34 Weeks Pregnant During a Pandemic
Life is unlike anything any of us have ever known right now. Everything feels so unknown and scary, and I know each of us have our own worries and hardships that the pandemic has brought about. I have friends who had to close the doors on their small businesses, losing income and praying they can ride the waves to be able to open back up later. Friends who just booked theater shows, only for it to be shut down. Friends who are immunocompromised or whose children are. I have other friends who are on the front line of the medical field, seeing first hand what a toll Covid-19 is taking on our nation. As of today (and it changes by the hour it seems), NYC alone makes up 30% of the nation’s coronavirus cases. And that’s where I find myself living, getting ready to bring our youngest son into all of this in just 3 short weeks, a time that our governor predicts will be the peak of the virus here.
We are currently set to induce with Luca on April 11, which is the kids’ first day of Spring Break. I only made it to 35 weeks with Jackson, so we’ve really been praying for Luca to make it all the way to 37 weeks. Of course, I want him to keep growing inside my womb as much as he can, but perhaps a bit selfishly, my prayers have always been that he would stay in until then, just so that when Gigi and Bop come, they would be here to care for my Big Kids while they’re home for an entire week. Because a week off from school sounded so daunting a few weeks ago. Of course everything has since changed. The odds look incredibly slim that my mom will be able to be here for our son’s birth. She has been here for each of my other 4 children’s births, and it is hard to imagine her not being here this time. But I’ve had a bit of time to process this information now. After making it through our first week of school closures and quarantining, I now know that we can make it through that Spring Break week, ha. Practically we will be just fine, even if my heart hurts so much for them to miss out.
Another thing we found out this week is that the hospital has enacted a new policy in light of everything, and only Ron will be allowed to be at the hospital with me when Luca is born. This means that the kids will not be able to meet their baby brother when he is first born, and I’ll have to spend a couple of days away from them. Again, this was really hard to accept at first, but I understand it is for the best. It just feels tough that things are not going as planned.
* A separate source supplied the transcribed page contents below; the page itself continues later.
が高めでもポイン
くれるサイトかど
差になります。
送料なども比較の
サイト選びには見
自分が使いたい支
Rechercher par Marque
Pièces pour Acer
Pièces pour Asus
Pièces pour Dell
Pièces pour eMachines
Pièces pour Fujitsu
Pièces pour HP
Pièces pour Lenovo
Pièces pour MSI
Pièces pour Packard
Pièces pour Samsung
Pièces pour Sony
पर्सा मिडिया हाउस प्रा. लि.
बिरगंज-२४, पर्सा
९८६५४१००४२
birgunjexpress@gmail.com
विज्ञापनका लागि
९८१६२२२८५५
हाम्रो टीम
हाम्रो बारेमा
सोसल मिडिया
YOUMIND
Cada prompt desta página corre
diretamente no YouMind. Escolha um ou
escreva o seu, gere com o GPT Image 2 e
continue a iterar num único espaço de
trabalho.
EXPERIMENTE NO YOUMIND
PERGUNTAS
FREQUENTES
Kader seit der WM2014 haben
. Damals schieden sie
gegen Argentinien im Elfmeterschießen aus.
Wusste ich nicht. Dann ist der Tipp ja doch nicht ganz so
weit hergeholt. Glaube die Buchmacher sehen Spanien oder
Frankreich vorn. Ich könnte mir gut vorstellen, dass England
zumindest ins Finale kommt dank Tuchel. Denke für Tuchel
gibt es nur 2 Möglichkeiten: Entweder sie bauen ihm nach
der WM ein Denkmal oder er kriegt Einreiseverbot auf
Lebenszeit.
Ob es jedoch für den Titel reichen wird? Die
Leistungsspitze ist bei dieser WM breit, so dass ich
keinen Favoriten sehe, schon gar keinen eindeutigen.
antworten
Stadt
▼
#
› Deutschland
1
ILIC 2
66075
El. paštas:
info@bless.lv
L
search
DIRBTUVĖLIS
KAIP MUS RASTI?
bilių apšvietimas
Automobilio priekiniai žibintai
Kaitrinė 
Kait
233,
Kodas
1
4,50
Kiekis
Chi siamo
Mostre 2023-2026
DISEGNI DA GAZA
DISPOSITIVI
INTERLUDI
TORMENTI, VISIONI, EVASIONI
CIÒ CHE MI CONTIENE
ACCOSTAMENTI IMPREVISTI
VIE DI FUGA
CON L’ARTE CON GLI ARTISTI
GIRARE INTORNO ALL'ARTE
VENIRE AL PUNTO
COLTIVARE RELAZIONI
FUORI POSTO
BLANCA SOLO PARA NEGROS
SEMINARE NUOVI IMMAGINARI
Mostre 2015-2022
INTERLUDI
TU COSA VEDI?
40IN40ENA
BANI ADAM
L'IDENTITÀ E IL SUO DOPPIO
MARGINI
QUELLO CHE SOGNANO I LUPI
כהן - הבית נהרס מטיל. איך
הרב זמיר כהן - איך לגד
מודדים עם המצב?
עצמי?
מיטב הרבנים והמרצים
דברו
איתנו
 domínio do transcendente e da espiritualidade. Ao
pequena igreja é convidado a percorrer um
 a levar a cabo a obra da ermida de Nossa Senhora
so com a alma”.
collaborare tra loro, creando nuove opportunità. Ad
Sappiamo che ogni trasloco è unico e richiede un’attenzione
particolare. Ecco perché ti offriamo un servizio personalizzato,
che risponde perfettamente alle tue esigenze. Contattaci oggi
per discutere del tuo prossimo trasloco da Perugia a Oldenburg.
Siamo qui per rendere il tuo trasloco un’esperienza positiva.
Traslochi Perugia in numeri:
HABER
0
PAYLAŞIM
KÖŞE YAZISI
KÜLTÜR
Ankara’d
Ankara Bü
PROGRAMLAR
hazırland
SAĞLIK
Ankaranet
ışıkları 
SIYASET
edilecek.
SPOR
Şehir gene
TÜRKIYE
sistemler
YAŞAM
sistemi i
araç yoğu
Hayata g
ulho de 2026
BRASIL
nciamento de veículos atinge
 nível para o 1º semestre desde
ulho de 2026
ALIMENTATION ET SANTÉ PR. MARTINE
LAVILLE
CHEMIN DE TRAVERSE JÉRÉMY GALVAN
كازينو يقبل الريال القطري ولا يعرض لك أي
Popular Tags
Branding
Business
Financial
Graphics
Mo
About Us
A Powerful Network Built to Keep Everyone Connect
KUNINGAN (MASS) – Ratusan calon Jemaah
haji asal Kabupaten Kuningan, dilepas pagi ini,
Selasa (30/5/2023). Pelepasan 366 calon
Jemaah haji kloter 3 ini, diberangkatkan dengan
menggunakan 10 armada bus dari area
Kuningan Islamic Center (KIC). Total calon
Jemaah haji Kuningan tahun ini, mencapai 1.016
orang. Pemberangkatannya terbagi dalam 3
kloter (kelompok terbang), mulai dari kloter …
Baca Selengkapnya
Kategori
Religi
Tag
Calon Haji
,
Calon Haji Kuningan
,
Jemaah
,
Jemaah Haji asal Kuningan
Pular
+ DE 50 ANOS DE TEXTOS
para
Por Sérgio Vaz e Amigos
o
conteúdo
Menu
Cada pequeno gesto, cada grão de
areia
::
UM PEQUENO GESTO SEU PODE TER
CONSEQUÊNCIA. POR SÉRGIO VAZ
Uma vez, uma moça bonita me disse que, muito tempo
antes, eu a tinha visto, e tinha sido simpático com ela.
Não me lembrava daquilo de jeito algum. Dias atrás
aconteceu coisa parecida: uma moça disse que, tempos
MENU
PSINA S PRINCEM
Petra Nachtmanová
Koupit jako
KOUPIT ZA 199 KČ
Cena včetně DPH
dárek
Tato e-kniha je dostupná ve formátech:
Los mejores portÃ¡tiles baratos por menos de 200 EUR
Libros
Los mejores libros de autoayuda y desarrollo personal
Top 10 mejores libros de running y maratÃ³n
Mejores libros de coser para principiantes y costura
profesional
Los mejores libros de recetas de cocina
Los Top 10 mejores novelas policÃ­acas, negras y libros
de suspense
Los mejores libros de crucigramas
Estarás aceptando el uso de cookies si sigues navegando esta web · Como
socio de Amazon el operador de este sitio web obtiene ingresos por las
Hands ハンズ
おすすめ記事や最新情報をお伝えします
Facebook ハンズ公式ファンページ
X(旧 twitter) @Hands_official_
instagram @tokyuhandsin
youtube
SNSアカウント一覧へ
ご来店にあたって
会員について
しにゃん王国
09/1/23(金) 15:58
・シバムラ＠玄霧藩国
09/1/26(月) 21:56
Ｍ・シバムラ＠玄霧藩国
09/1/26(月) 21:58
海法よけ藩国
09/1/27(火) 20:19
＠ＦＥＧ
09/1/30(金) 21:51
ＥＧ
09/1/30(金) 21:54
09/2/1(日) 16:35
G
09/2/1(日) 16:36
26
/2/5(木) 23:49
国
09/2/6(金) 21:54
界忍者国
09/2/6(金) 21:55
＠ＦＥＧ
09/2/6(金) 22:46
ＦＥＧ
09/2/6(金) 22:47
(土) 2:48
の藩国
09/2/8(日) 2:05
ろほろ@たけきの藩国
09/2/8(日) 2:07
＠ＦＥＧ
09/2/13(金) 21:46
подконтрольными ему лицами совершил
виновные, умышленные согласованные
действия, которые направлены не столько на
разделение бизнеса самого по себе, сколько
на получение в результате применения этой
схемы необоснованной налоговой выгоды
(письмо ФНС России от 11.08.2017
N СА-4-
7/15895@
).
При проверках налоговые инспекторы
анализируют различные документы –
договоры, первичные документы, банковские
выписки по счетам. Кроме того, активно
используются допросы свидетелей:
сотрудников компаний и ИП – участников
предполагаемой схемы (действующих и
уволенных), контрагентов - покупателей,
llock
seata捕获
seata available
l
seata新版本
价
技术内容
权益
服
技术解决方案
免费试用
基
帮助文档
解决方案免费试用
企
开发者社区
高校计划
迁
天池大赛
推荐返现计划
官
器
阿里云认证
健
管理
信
With my previous history, my pregnancy is considered high-risk. So at this point, I am now going to the MFM High Risk office twice a week. This ward used to be inside the hospital, but they recently moved it into an office space across the street from the hospital. I am so grateful for that right now! It means I do not have to physically step into a hospital until it’s time to have him.
Over the past two weeks, I’ve seen such visible changes to the circumstances in NYC just in this office alone. Three days can pass between appointments, and yet things in the office change so drastically. To paint a picture of what a maternity office looks like in NYC right now…Today, no one could get past the lobby without first proving they had an appointment and then filling out paperwork confirming we were symptom free. From there, no one is allowed into the MFM office except for the patient, so no spouses or children. The entire staff is in full protective gear—face masks, gloves, etc.
And so, as things worsen here, we have hunkered down in our 800 square foot apartment. Over the past week, we have only left the house for a daily 20 minute walk. I’ve also been walking the mile to my doctor appointments instead of taking public transportation. I imagine we will end up walking to the hospital when it comes time for Luca to born as well. We are doing our best to protect ourselves and do our part in society as well.
And now for some good news!
Despite all of the chaos and stress surrounding us, I am incredibly grateful that everything with Luca is going really well. With Jackson, things got rocky at 33 weeks and I was in and out of the hospital before having him at 35 weeks. And I am at 34 weeks now and everything is still good!! This is such a huge praise. We are so grateful for his and my health, especially during this time. I am grateful for each positive appointment and continually stable blood pressure. And as we are with everything else right now, we are just taking things one day and week at a time.
Our fears, anxiety, and stress have shifted from worrying about this pregnancy to worrying about everything else happening around us. We (along with everyone else!) are now trying to navigate both working from home, caring for a toddler, doing virtual therapy sessions 8x a week, 2-3 prenatal appointments a week, and homeschooling our oldest two. The first couple days felt daunting for sure. But just a week into our new rhythms and everyone is adjusting. Aly & Fynn are closer than ever, stretching their imaginations more and more as school and all activities are cancelled and outdoor time is severely limited. Jackson is figuring out how to share Mom all day long, which is probably a good thing with Luca’s arrival coming soon!! And Ron and I are figuring out how to tag team everything and find space to recharge.
We don’t know what things will look like here in 3 weeks time. It feels scary to think about bringing such a vulnerable little person into this scary world right now. But we know this virus is no surprise to God, and that he will continue to hold us in his hands. For now, we pray particularly for the safety of our loved ones and for all of those in the medical field working tirelessly to combat this.